Stephanie Elie captures young dancers with the Tamron 28-75mm f/2.8 RXD.
By Jenn Gidman
Images By Stephanie Elie
Stephanie Elie had long tapped into her Tamron SP 24-70mm F/2.8 VC lens for the portraits she captured with her Canon camera, but when she got her hands on the Sony a7III full-frame mirrorless camera, her attention immediately turned to Tamron’s 28-75mm f/2.8 RXD lens, designed specifically for her Sony purchase.
“I needed a zoom for my new camera that would be comparable in focal-length range to my previous lens,” Stephanie says. “I used the 28-75mm for a series of photos I took of some young dancers, and I was really impressed with how crisp and sharp the photos came out, even when I was shooting handheld for the outdoor shots.”

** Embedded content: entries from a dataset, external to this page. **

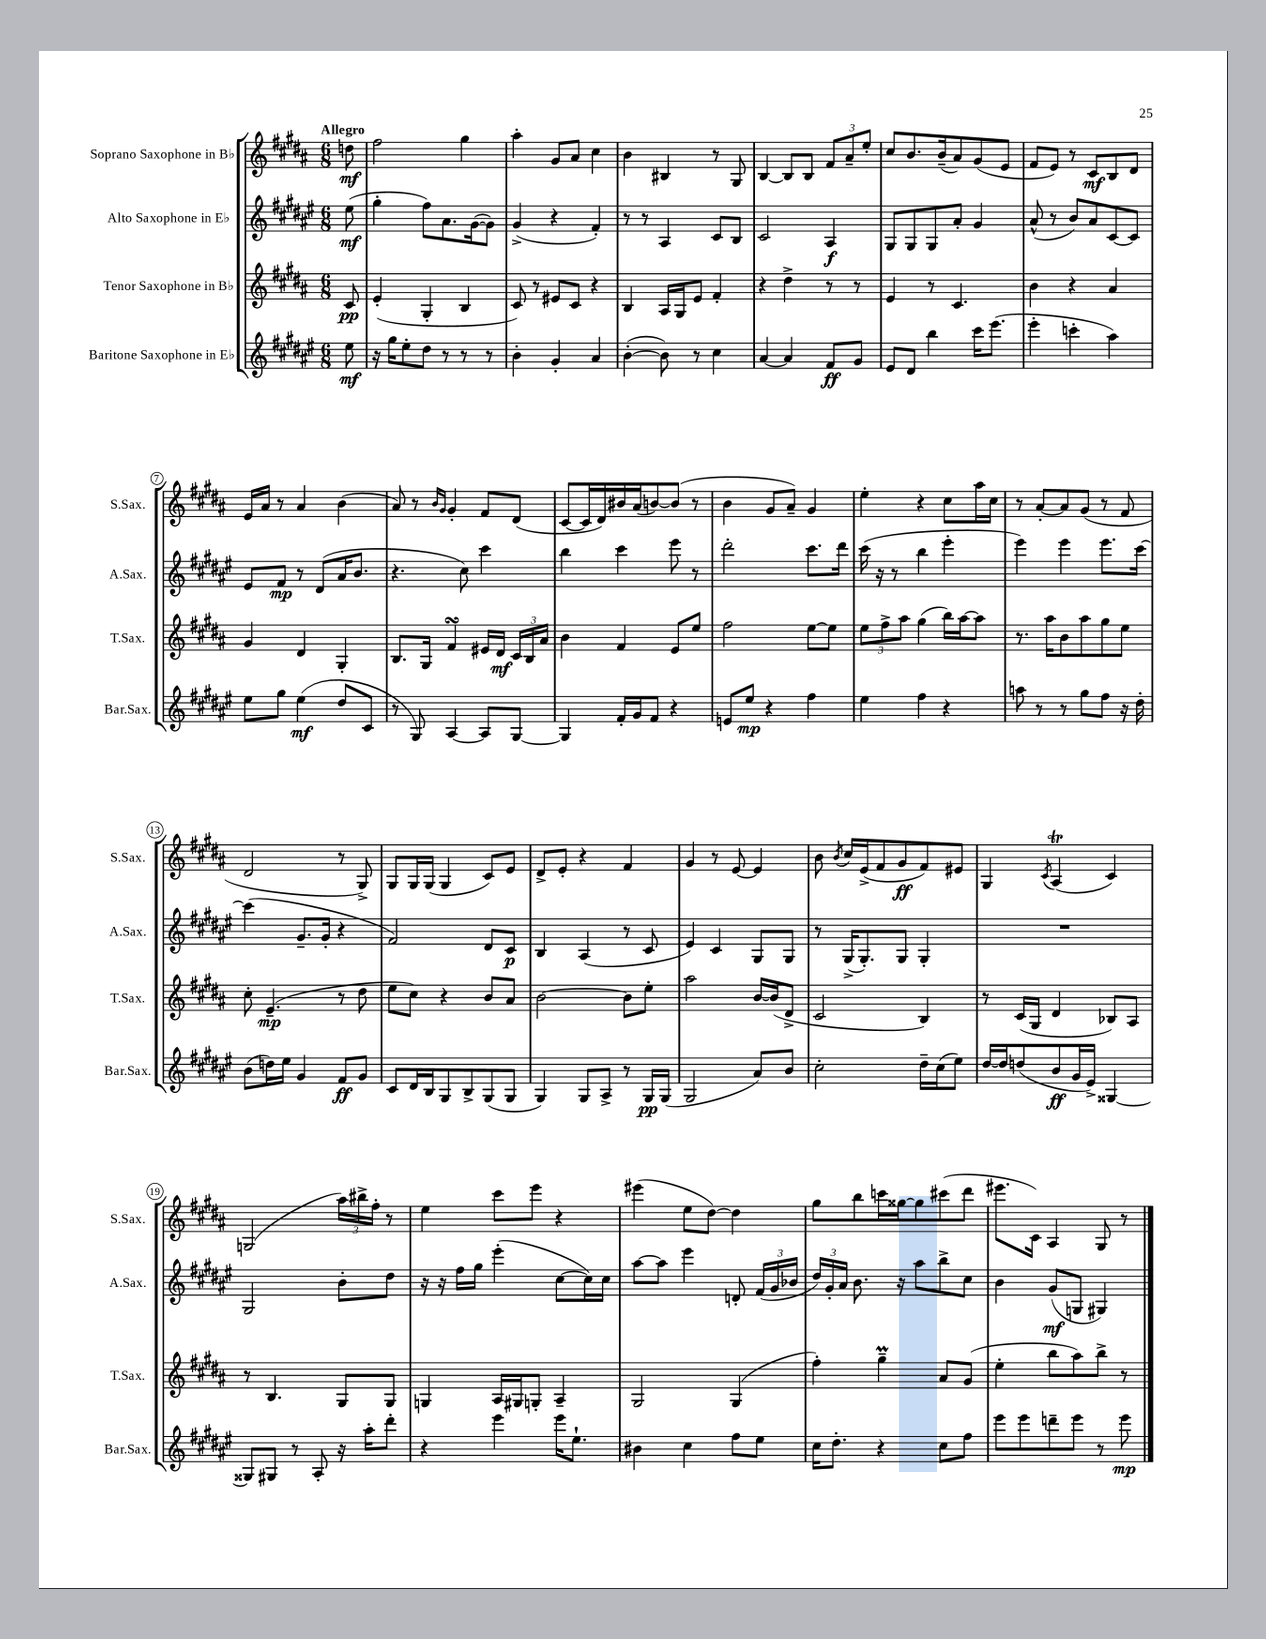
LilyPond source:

<<
\new StaffGroup <<
\new Staff = "s0" \with { instrumentName = "Soprano Saxophone in Bb" shortInstrumentName = "S.Sax." } {
    \clef treble \key b \major \numericTimeSignature \time 6/8 \partial 8 \tempo "Allegro"
    \autoBeamOff d''8\mf |
    fis''2 gis''4 |
    ais''4-. gis'8[ ais'8] cis''4 |
    b'4 bis4 r8 gis8 |
    b4~ b8[ b8] \tuplet 3/2 { fis'8[ ais'8-- e''8]-. } |
    cis''8[ b'8. b'16--( ais'8) gis'8( e'8] |
    fis'8[ e'8]) r8 cis'8[\mf b8 dis'8] |
    e'16[ ais'16] r8 ais'4 b'4( |
    ais'8) r8 \grace { b'16[ gis'16] } gis'4-. fis'8[ dis'8]( |
    cis'8[~ cis'16 dis'16) bis'16 ais'16( b'8~) b'8]( r8 |
    b'4 gis'8[ ais'8]--) gis'4 |
    e''4-. r4 cis''8[ ais''16 cis''16] |
    r8 ais'8[~-. ais'8 gis'8]( r8 fis'8 |
    dis'2 r8 gis8->) |
    gis8[ gis16 gis16]( gis4 cis'8[) e'8] |
    dis'8[-> e'8]-. r4 fis'4 |
    gis'4 r8 e'8~ e'4 |
    b'8 \acciaccatura { b'8 } cis''16[ e'16->( fis'8 gis'8\ff fis'8) eis'8] |
    gis4 \acciaccatura { cis'8 } ais4\trill( cis'4) |
    g2( \tuplet 3/2 { ais''16[) bis''16-> fis''16]-. } r8 |
    e''4 cis'''8[ e'''8] r4 |
    eis'''4( e''8[ dis''8]~) dis''4 |
    gis''8[ b''8 c'''16 gisis''16~ gisis''8 cis'''8( dis'''8] |
    eis'''8.[ cis'16]) ais4 gis8 r8 \bar "|." |
}
\new Staff = "s1" \with { instrumentName = "Alto Saxophone in Eb" shortInstrumentName = "A.Sax." } {
    \clef treble \key fis \major \numericTimeSignature \time 6/8 \partial 8
    \autoBeamOff eis''8\mf( |
    gis''4-. fis''8[) ais'8. gis'16~( gis'8]) |
    gis'4->( r4 fis'4-.) |
    r8 r8 ais4 cis'8[ b8] |
    cis'2 ais4\f |
    gis8[ gis8 gis8 ais'8]-. gis'4 |
    ais'8-^( r8 b'8[) ais'8 cis'8~ cis'8] |
    eis'8[ fis'8]\mp r8 dis'8[( ais'16 b'8.] |
    r4. cis''8) cis'''4 |
    b''4 cis'''4 eis'''8 r8 |
    dis'''2-. cis'''8.[ dis'''16] |
    cis'''16( r16 r8 b''4 eis'''4-. |
    eis'''4) eis'''4 eis'''8.[ cis'''16]~ |
    cis'''4( gis'8.[-- gis'16]-. r4 |
    fis'2) dis'8[ cis'8]\p |
    b4 ais4( r8 cis'8 |
    eis'4) cis'4 gis8[ gis8] |
    r8 gis16[->( gis8.-.) gis8] gis4-. |
    R2. |
    gis2 b'8[-. dis''8] |
    r16 r16 fis''16[ gis''16] eis'''4-.( cis''8[~ cis''16) cis''16] |
    ais''8[~ ais''8] eis'''4 d'8-. \tuplet 3/2 { fis'16[( gis'16 bes'16] } |
    \tuplet 3/2 { dis''16[) gis'16-. ais'16] } b'8. r16 ais''8[ b''8-> cis''8] |
    b'4 gis'8[\mf( g8] gis4) \bar "|." |
}
\new Staff = "s2" \with { instrumentName = "Tenor Saxophone in Bb" shortInstrumentName = "T.Sax." } {
    \clef treble \key b \major \numericTimeSignature \time 6/8 \partial 8
    \autoBeamOff cis'8\pp |
    e'4-.( gis4-. b4 |
    cis'8) r8 eis'8[ cis'8] r4 |
    b4 ais16[ gis16 e'8] fis'4-. |
    r4 dis''4-> r8 r8 |
    e'4 r8 cis'4. |
    b'4 r4 ais'4 |
    gis'4 dis'4 gis4-. |
    b8.[ gis16] fis'4\turn eis'16[ dis'16]\mf \tuplet 3/2 { cis'16[ b16 ais'16] } |
    b'4 fis'4 e'8[ e''8] |
    fis''2 e''8[~ e''8] |
    \tuplet 3/2 { e''8[ fis''8-> ais''8] } gis''4( b''16[) ais''16~ ais''8] |
    r8. ais''16[ b'8 ais''8 gis''8 e''8] |
    cis''8-. e'4.--\mp( r8 dis''8 |
    e''8[ cis''8]) r4 b'8[ ais'8] |
    b'2~ b'8[ e''8]-. |
    ais''2 b'16[~ b'16( dis'8]-> |
    cis'2 b4) |
    r8 cis'16[( gis16] dis'4 bes8[) ais8] |
    r8 b4. gis8[ gis8] |
    g4 ais16[ gis16 g8]-. ais4-- |
    gis2 gis4( |
    fis''4-.) gis''4--\prall ais'8[ gis'8]( |
    e''4-. b''8[ ais''8) b''8]-> r8 \bar "|." |
}
\new Staff = "s3" \with { instrumentName = "Baritone Saxophone in Eb" shortInstrumentName = "Bar.Sax." } {
    \clef treble \key fis \major \numericTimeSignature \time 6/8 \partial 8
    \autoBeamOff eis''8\mf |
    r16 gis''16[ eis''8-. dis''8] r8 r8 r8 |
    b'4-. gis'4-. ais'4 |
    b'4~-.( b'8) r8 cis''4 |
    ais'4~ ais'4 fis'8[\ff gis'8] |
    eis'8[ dis'8] b''4 cis'''16[ eis'''8.]( |
    eis'''4-. c'''4-. ais''4) |
    eis''8[ gis''8] eis''4\mf( dis''8[ cis'8] |
    r8 gis8) ais4~ ais8[ gis8]~ |
    gis4 fis'16[-. gis'16 fis'8] r4 |
    e'8[ eis''8]\mp r4 fis''4 |
    eis''4 fis''4 r4 |
    a''8 r8 r8 gis''8[ fis''8] r16 dis''16-. |
    b'8[( d''16) eis''16] gis'4 fis'8[\ff gis'8] |
    cis'8[ dis'16 b16 gis8 b8-> gis8( gis8] |
    gis4) gis8[ ais8]-> r8 gis16[\pp gis16]( |
    gis2 ais'8[) b'8] |
    cis''2-. dis''16[-- cis''16( eis''8]) |
    dis''16[~ dis''16 d''8( b'8\ff gis'16 eis'16]->) gisis4~ |
    gisis8[ gis8] r8 ais8-. r16 ais''16[-. dis'''8]-. |
    r4 eis'''4 eis'''16[ eis''8.]-! |
    bis'4 cis''4 fis''8[ eis''8] |
    cis''16[ dis''8.]-. r4 cis''8[ fis''8] |
    eis'''8[ eis'''8 d'''8-- eis'''8] r8 eis'''8\mp \bar "|." |
}
>>
>>
\layout { \context { \Score \override BarNumber.stencil = #(make-stencil-circler 0.1 0.3 ly:text-interface::print) } }
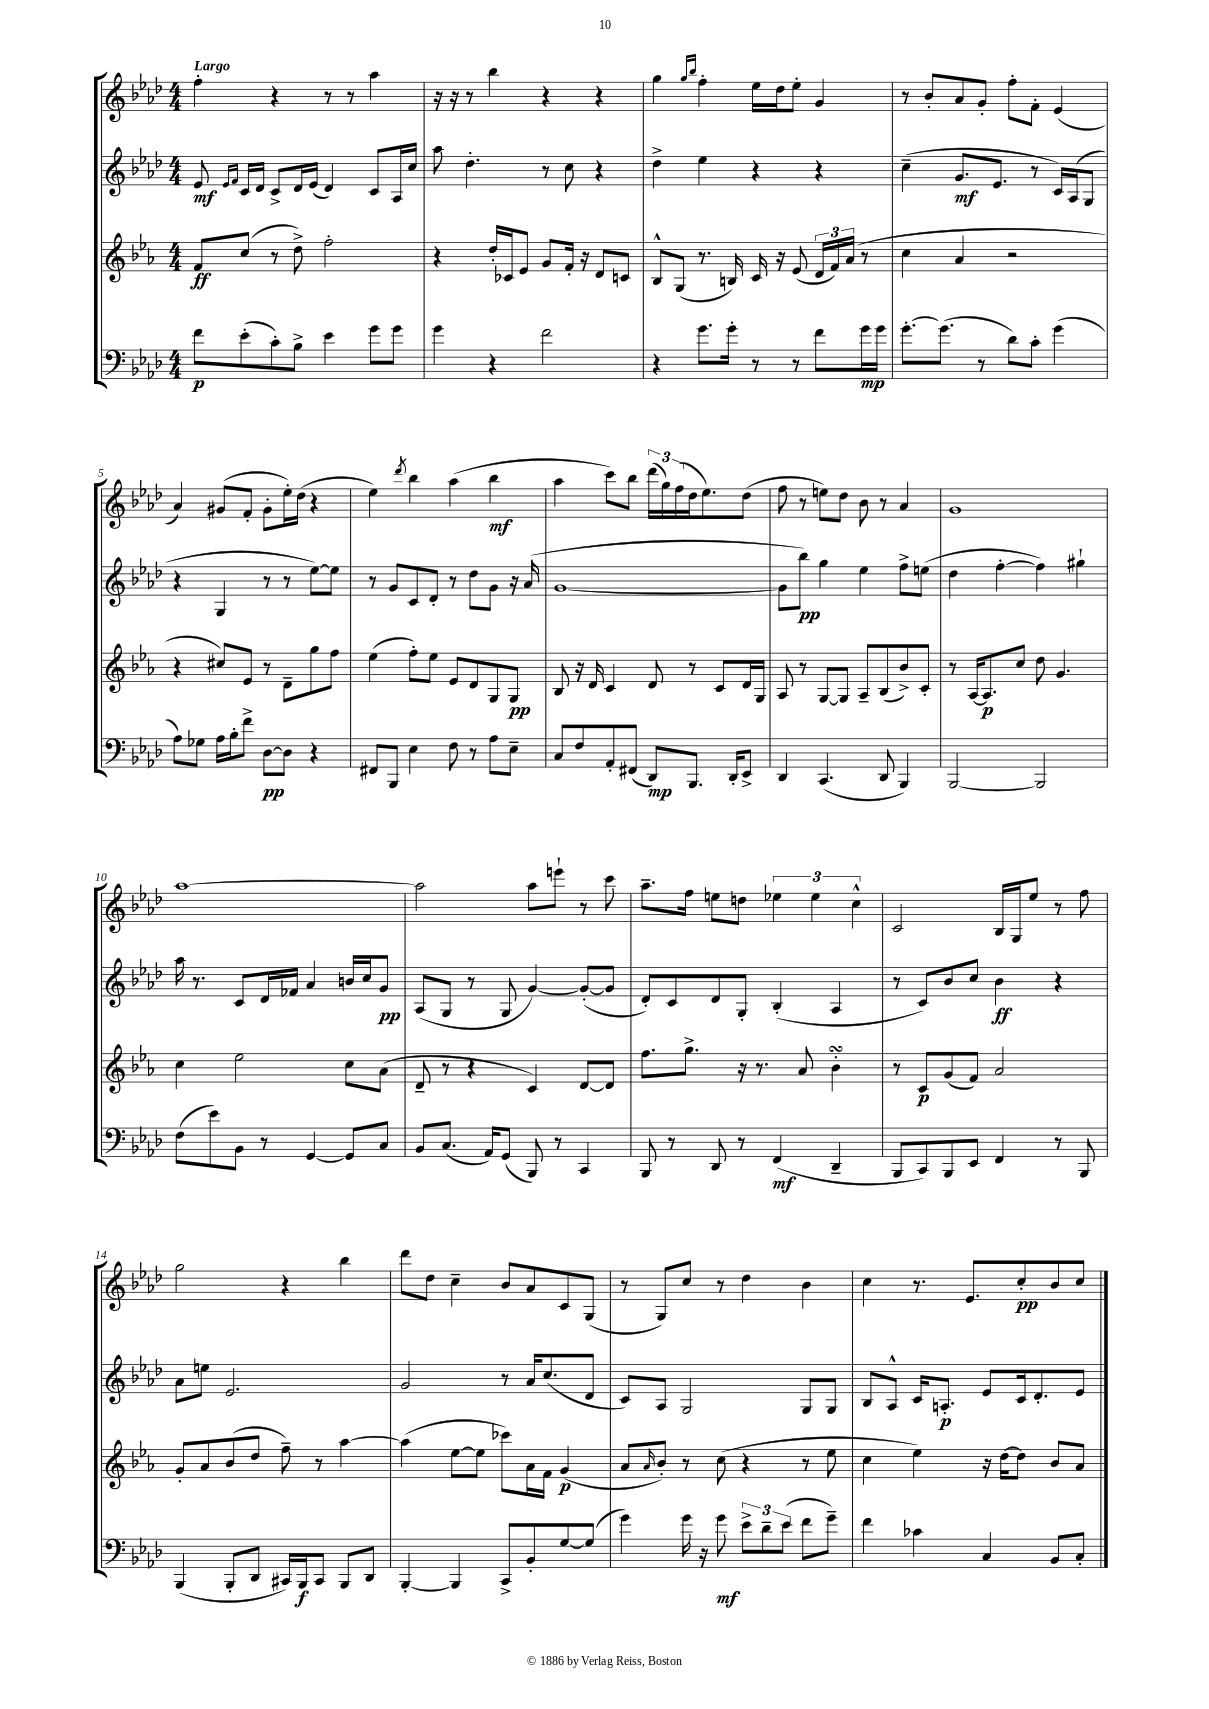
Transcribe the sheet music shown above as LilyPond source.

<<
\new StaffGroup <<
\new Staff = "s0" {
    \clef treble \key aes \major \numericTimeSignature \time 4/4 \tempo "Largo"
    f''4-. r4 r8 r8 aes''4 |
    r16 r16 r8 bes''4 r4 r4 |
    g''4 \grace { g''16 bes''16 } f''4-. ees''16 des''16 ees''8-. g'4 |
    r8 bes'8-. aes'8 g'8-. f''8-. f'8-. ees'4( |
    aes'4) gis'8( f'8-. gis'8-. ees''16-.) des''16( r4 |
    ees''4) \acciaccatura { des'''8 } bes''4 aes''4( bes''4\mf |
    aes''4 c'''8) bes''8 \tuplet 3/2 { des'''16( g''16) f''16( } des''16 ees''8.) des''8( |
    f''8 r8 e''8) des''8 bes'8 r8 aes'4 |
    g'1 |
    aes''1~ |
    aes''2 aes''8 e'''8-! r8 c'''8 |
    aes''8.-- f''16 e''8 d''8 \tuplet 3/2 { ees''4 ees''4 c''4-^ } |
    c'2 bes16 g16 ees''8 r8 f''8 |
    g''2 r4 bes''4 |
    des'''8 des''8 c''4-- bes'8 aes'8 c'8 g8( |
    r8 g8) c''8 r8 des''4 bes'4 |
    c''4 r8. ees'8. c''8-.\pp bes'8 c''8 \bar "|." |
}
\new Staff = "s1" {
    \clef treble \key aes \major \numericTimeSignature \time 4/4
    ees'8\mf \grace { ees'16 f'16 } c'16 des'16 c'8-> des'16 ees'16( des'4) c'8 aes16 c''16 |
    aes''8 des''4.-. r8 c''8 r4 |
    des''4-> ees''4 r4 r4 |
    c''4--( g'8.\mf ees'8. r8 c'16) aes16( g8 |
    r4 g4 r8 r8 ees''8~) ees''8 |
    r8 g'8 c'8 des'8-. r8 des''8 g'8 r16 aes'16( |
    g'1~ |
    g'8 bes''8\pp) g''4 ees''4 f''8-> e''8( |
    des''4 f''4~-. f''4) gis''4-! |
    aes''16 r8. c'8 des'16 fes'16 aes'4 b'16 c''16 g'8\pp |
    aes8( g8 r8 g8 g'4~) g'8~-.( g'8 |
    des'8-.) c'8 des'8 g8-. bes4-.( aes4 |
    r8 c'8) bes'8 c''8 bes'4\ff r4 |
    aes'8 e''8 ees'2. |
    g'2 r8 aes'16 c''8.( des'8 |
    c'8) aes8 g2 g8 g8 |
    bes8 aes8-^ c'16 a8.-.\p ees'8 c'16 des'8.-. ees'8 \bar "|." |
}
\new Staff = "s2" {
    \clef treble \key ees \major \numericTimeSignature \time 4/4
    f'8\ff c''8( r8 d''8->) f''2-. |
    r4 d''16-. ces'16 ees'8 g'8 f'16-. r16 d'8 c'8 |
    bes8-^ g8( r8. b16) c'16 r16 ees'8( \tuplet 3/2 { d'16 f'16) aes'16( } r8 |
    c''4 aes'4 r2 |
    r4 cis''8) ees'8 r8 d'8-- g''8 f''8 |
    ees''4( f''8-.) ees''8 ees'8 d'8 g8 g8\pp |
    bes8 r16 d'16 c'4 d'8 r8 c'8 d'16 g16 |
    aes8 r8 g8~ g8 aes8-- bes8( bes'8->) c'8-. |
    r8 aes16~ aes8.\p c''8 d''8 g'4. |
    c''4 ees''2 c''8 aes'8( |
    d'8-- r8 r4 c'4) d'8~ d'8 |
    f''8. g''8.-> r16 r8. aes'8 bes'4-.\turn |
    r8 c'8\p g'8( f'8) aes'2 |
    g'8-. aes'8 bes'8( d''8 f''8--) r8 aes''4~ |
    aes''4( ees''8~ ees''8 ces'''8) aes'16 f'16 g'4\p( |
    aes'8 \grace { aes'16 } bes'8-.) r8 c''8( r4 r8 ees''8 |
    c''4 ees''4) r16 d''16~ d''8 bes'8 aes'8 \bar "|." |
}
\new Staff = "s3" {
    \clef bass \key aes \major \numericTimeSignature \time 4/4
    f'8\p ees'8-.( c'8-.) bes8-> ees'4 g'8 g'8 |
    g'4 r4 f'2 |
    r4 g'8. g'16-. r8 r8 f'8 g'16\mp g'16 |
    g'8.~-. g'8.( r8 des'8) c'8-. g'4( |
    aes8) ges8 aes16 bes16-. f'8-> des8~\pp des8 r4 |
    fis,8 bes,,8 ees4 f8 r8 aes8 ees8-- |
    c8 f8 aes,8-. fis,8( des,8\mp) bes,,8. des,16-. ees,8-> |
    des,4 c,4.( des,8 bes,,4) |
    bes,,2~ bes,,2 |
    f8( ees'8) bes,8 r8 g,4~ g,8 c8 |
    bes,8 c8.( aes,16) g,8( bes,,8) r8 c,4 |
    bes,,8 r8 des,8 r8 f,4\mf( des,4-- |
    bes,,8 c,8) bes,,8 ees,8 f,4 r8 bes,,8 |
    bes,,4( bes,,8-. des,8 cis,16) bes,,16\f cis,8 bes,,8 des,8 |
    bes,,4~-. bes,,4 c,8-> bes,8-. g8~ g8( |
    g'4) g'16 r16 g'8\mf \tuplet 3/2 { ees'8-> des'8-- ees'8( } f'8 g'8--) |
    f'4 ces'4 c4 bes,8 c8-. \bar "|." |
}
>>
>>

The 28-75mm, designed to be compact and lightweight (19.4 oz.) to take advantage of the mobility that mirrorless cameras offer, is also compatible with many of the features tied specifically to mirrorless units, including Fast Hybrid and Eye AF, Direct Manual Focus (DMF), and in-camera lens correction. An all-new high-speed precision AF drive system with an RXD (Rapid eXtra-silent stepping drive) motor helps keep things quiet.
Read on for more on Stephanie’s photo shoot, where she used the 28-75mm to capture every leap, kick, and split in front of her lens.
I took the indoor photos at my home, in an entryway with high vaulted ceilings that reach up to the second floor. I had three strobes: one exclusively to freeze the motion of the dancer, and the other two bouncing off the sides of the gray paper backdrop I was using. The strobes had remote triggers, with the main light triggering the other two.
I used just natural light for the outdoor photos, which I took on a nearby college campus. My main challenge in that environment was finding a place to shoot where there wasn’t direct light, because the light was pretty harsh that day. A partly shaded area near a group of trees ended up working out well.
For two of the girls, the sessions took about 40 minutes each (the ballerina’s dad was actually waiting in the car, so I had to work fast!), while Katelyn, the girl in the patterned dance outfit, posed for me for about an hour and a half. She was amazingly flexible and super-energetic. She had just come from a five-hour rehearsal, but she didn’t lose her focus or energy for the entire shoot.
I’d decided I wanted to keep their outfits as simple and clean as possible so the viewer’s eye would be focused on their movements and poses, not necessarily on what they were wearing. The dancers each came with a bunch of outfits, and we just chose from those options. Katelyn, however, really wanted to wear that multicolored outfit, so I acquiesced on that one. I wanted her to be happy so she’d be a good subject during the shoot.
I had created a storyboard of sorts ahead of time, with the poses and movements I wanted the girls to try if they could manage them. The girls were tethered, so they could see the pictures as I was taking them. And they took it all really seriously, especially Katelyn: She would see an image I took of one of her poses and say, “That’s not right, let’s do that again!”
Facial expressions can lend emotion and drama to a dance photo, so I did try to incorporate my subject’s faces where I could. But many of these poses were choreographed ahead of time, and some of them just didn’t work with a smiling face thrown in there. That’s when you’ll see I focused more on body form and on the motion or movement itself.
I used back-button focus for capturing these images. This method, where you assign focusing to a button on the back of the camera instead of to the shutter button, may seem confusing at first, but it actually makes things easier with moving subjects once you get the hang of shooting with two fingers. You can press the back button once to lock your focus, or you can keep your finger on it to continuously focus.
Getting these kinds of shots is obviously all in the timing. I would have the girls do the movements a few times before I took the photos so that I could get a handle on when exactly to start shooting. The Sony camera has two continuous-burst modes: one that shoots at 8fps (frames per second), and another even higher at 10fps. Even though I was on a tripod and had a pretty good idea on the timing, using continuous burst helped ensure I captured my subjects right at the pivotal moment, whether that was a leap in the air or right when a girl nailed a difficult pose, like Katelyn balanced on one hand, doing a split in the air.
Because I was synced up to the strobes, I had to time it correctly so that they had enough cycle time; I didn’t just hold the button down and keep shooting. Instead, I took a couple at a time so that the strobes would be able to catch up and fire at just the right time. Because as you can probably surmise from these photos, some of those jumps and poses were in front of my camera in a flash, then they were gone.